TASK PROMPT
Print all the entries exactly.
───
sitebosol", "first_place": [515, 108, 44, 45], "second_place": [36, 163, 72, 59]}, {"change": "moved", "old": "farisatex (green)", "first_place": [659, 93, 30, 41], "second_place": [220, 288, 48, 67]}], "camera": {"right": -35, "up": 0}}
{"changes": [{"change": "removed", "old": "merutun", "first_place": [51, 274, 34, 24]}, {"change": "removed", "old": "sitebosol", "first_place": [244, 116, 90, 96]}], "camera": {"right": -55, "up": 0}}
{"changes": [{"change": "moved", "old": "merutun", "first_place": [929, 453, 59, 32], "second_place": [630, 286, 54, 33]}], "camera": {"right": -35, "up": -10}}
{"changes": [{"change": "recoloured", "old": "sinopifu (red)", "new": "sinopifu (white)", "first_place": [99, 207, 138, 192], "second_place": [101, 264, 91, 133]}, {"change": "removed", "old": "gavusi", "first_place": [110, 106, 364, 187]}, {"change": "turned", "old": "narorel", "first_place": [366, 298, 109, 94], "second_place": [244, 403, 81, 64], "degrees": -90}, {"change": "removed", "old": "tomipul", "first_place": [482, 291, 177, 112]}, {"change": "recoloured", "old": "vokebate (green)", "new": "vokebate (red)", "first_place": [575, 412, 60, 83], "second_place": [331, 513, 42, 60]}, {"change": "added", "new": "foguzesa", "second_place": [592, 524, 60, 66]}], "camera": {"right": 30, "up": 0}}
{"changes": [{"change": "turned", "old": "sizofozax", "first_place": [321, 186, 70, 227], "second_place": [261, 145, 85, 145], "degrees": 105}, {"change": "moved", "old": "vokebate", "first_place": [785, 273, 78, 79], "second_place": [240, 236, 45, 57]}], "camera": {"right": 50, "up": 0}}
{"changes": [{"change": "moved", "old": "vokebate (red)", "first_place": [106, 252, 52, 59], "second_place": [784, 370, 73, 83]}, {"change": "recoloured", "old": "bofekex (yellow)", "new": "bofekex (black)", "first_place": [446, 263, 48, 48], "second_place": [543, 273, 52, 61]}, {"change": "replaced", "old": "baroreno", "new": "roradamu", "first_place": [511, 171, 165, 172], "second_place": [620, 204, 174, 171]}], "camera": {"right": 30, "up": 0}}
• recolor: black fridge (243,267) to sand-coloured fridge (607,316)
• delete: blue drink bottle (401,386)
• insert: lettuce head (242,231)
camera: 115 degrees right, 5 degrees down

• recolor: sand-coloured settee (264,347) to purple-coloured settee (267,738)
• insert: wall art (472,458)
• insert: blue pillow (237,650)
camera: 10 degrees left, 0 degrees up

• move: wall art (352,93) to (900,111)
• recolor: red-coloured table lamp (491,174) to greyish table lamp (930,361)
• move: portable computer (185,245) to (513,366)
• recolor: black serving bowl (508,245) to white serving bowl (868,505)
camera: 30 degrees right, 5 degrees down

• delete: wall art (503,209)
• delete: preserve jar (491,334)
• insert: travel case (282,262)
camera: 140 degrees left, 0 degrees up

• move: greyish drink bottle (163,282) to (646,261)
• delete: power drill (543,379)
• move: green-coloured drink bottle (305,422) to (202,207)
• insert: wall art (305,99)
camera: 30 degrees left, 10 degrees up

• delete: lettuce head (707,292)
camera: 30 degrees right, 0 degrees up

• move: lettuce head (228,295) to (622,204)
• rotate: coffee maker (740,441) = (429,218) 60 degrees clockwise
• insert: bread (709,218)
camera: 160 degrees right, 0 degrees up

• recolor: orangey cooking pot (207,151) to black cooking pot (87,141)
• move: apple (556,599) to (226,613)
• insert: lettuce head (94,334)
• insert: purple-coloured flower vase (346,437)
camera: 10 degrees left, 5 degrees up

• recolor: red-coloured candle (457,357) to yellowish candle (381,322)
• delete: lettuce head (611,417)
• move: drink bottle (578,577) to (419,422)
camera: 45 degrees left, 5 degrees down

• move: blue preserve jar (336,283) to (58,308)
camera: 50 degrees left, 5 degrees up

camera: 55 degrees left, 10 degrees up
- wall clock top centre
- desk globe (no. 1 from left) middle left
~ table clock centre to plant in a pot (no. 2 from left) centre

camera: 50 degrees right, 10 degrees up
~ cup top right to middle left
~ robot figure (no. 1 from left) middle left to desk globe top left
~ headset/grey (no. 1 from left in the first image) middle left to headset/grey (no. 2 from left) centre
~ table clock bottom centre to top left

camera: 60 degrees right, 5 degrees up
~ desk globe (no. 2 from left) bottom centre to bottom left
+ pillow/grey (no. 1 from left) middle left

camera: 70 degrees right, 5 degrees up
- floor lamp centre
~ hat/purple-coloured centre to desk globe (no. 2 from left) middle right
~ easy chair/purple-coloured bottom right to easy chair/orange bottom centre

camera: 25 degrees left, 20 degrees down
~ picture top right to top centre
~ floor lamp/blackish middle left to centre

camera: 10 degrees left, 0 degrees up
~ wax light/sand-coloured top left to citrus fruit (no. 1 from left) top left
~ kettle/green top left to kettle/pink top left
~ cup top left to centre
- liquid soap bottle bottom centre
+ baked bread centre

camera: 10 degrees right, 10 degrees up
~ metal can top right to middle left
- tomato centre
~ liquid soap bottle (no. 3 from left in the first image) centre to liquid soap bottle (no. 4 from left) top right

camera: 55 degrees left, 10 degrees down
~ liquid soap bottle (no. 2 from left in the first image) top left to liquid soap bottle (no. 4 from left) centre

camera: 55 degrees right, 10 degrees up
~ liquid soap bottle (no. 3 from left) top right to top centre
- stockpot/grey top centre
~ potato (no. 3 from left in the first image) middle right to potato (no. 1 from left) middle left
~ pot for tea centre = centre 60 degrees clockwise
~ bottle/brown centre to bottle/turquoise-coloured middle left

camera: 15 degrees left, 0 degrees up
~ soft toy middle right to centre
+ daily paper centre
───
SOLUTION TO THE PROBLEM
sitebosol", "first_place": [515, 108, 44, 45], "second_place": [36, 163, 72, 59]}, {"change": "moved", "old": "farisatex (green)", "first_place": [659, 93, 30, 41], "second_place": [220, 288, 48, 67]}], "camera": {"right": -35, "up": 0}}
{"changes": [{"change": "removed", "old": "merutun", "first_place": [51, 274, 34, 24]}, {"change": "removed", "old": "sitebosol", "first_place": [244, 116, 90, 96]}], "camera": {"right": -55, "up": 0}}
{"changes": [{"change": "moved", "old": "merutun", "first_place": [929, 453, 59, 32], "second_place": [630, 286, 54, 33]}], "camera": {"right": -35, "up": -10}}
{"changes": [{"change": "recoloured", "old": "sinopifu (red)", "new": "sinopifu (white)", "first_place": [99, 207, 138, 192], "second_place": [101, 264, 91, 133]}, {"change": "removed", "old": "gavusi", "first_place": [110, 106, 364, 187]}, {"change": "turned", "old": "narorel", "first_place": [366, 298, 109, 94], "second_place": [244, 403, 81, 64], "degrees": -90}, {"change": "removed", "old": "tomipul", "first_place": [482, 291, 177, 112]}, {"change": "recoloured", "old": "vokebate (green)", "new": "vokebate (red)", "first_place": [575, 412, 60, 83], "second_place": [331, 513, 42, 60]}, {"change": "added", "new": "foguzesa", "second_place": [592, 524, 60, 66]}], "camera": {"right": 30, "up": 0}}
{"changes": [{"change": "turned", "old": "sizofozax", "first_place": [321, 186, 70, 227], "second_place": [261, 145, 85, 145], "degrees": 105}, {"change": "moved", "old": "vokebate", "first_place": [785, 273, 78, 79], "second_place": [240, 236, 45, 57]}], "camera": {"right": 50, "up": 0}}
{"changes": [{"change": "moved", "old": "vokebate (red)", "first_place": [106, 252, 52, 59], "second_place": [784, 370, 73, 83]}, {"change": "recoloured", "old": "bofekex (yellow)", "new": "bofekex (black)", "first_place": [446, 263, 48, 48], "second_place": [543, 273, 52, 61]}, {"change": "replaced", "old": "baroreno", "new": "roradamu", "first_place": [511, 171, 165, 172], "second_place": [620, 204, 174, 171]}], "camera": {"right": 30, "up": 0}}
• recolor: black fridge (243,267) to sand-coloured fridge (607,316)
• delete: blue drink bottle (401,386)
• insert: lettuce head (242,231)
camera: 115 degrees right, 5 degrees down

• recolor: sand-coloured settee (264,347) to purple-coloured settee (267,738)
• insert: wall art (472,458)
• insert: blue pillow (237,650)
camera: 10 degrees left, 0 degrees up

• move: wall art (352,93) to (900,111)
• recolor: red-coloured table lamp (491,174) to greyish table lamp (930,361)
• move: portable computer (185,245) to (513,366)
• recolor: black serving bowl (508,245) to white serving bowl (868,505)
camera: 30 degrees right, 5 degrees down

• delete: wall art (503,209)
• delete: preserve jar (491,334)
• insert: travel case (282,262)
camera: 140 degrees left, 0 degrees up

• move: greyish drink bottle (163,282) to (646,261)
• delete: power drill (543,379)
• move: green-coloured drink bottle (305,422) to (202,207)
• insert: wall art (305,99)
camera: 30 degrees left, 10 degrees up

• delete: lettuce head (707,292)
camera: 30 degrees right, 0 degrees up

• move: lettuce head (228,295) to (622,204)
• rotate: coffee maker (740,441) = (429,218) 60 degrees clockwise
• insert: bread (709,218)
camera: 160 degrees right, 0 degrees up

• recolor: orangey cooking pot (207,151) to black cooking pot (87,141)
• move: apple (556,599) to (226,613)
• insert: lettuce head (94,334)
• insert: purple-coloured flower vase (346,437)
camera: 10 degrees left, 5 degrees up

• recolor: red-coloured candle (457,357) to yellowish candle (381,322)
• delete: lettuce head (611,417)
• move: drink bottle (578,577) to (419,422)
camera: 45 degrees left, 5 degrees down

• move: blue preserve jar (336,283) to (58,308)
camera: 50 degrees left, 5 degrees up

camera: 55 degrees left, 10 degrees up
- wall clock top centre
- desk globe (no. 1 from left) middle left
~ table clock centre to plant in a pot (no. 2 from left) centre

camera: 50 degrees right, 10 degrees up
~ cup top right to middle left
~ robot figure (no. 1 from left) middle left to desk globe top left
~ headset/grey (no. 1 from left in the first image) middle left to headset/grey (no. 2 from left) centre
~ table clock bottom centre to top left

camera: 60 degrees right, 5 degrees up
~ desk globe (no. 2 from left) bottom centre to bottom left
+ pillow/grey (no. 1 from left) middle left

camera: 70 degrees right, 5 degrees up
- floor lamp centre
~ hat/purple-coloured centre to desk globe (no. 2 from left) middle right
~ easy chair/purple-coloured bottom right to easy chair/orange bottom centre

camera: 25 degrees left, 20 degrees down
~ picture top right to top centre
~ floor lamp/blackish middle left to centre

camera: 10 degrees left, 0 degrees up
~ wax light/sand-coloured top left to citrus fruit (no. 1 from left) top left
~ kettle/green top left to kettle/pink top left
~ cup top left to centre
- liquid soap bottle bottom centre
+ baked bread centre

camera: 10 degrees right, 10 degrees up
~ metal can top right to middle left
- tomato centre
~ liquid soap bottle (no. 3 from left in the first image) centre to liquid soap bottle (no. 4 from left) top right

camera: 55 degrees left, 10 degrees down
~ liquid soap bottle (no. 2 from left in the first image) top left to liquid soap bottle (no. 4 from left) centre

camera: 55 degrees right, 10 degrees up
~ liquid soap bottle (no. 3 from left) top right to top centre
- stockpot/grey top centre
~ potato (no. 3 from left in the first image) middle right to potato (no. 1 from left) middle left
~ pot for tea centre = centre 60 degrees clockwise
~ bottle/brown centre to bottle/turquoise-coloured middle left

camera: 15 degrees left, 0 degrees up
~ soft toy middle right to centre
+ daily paper centre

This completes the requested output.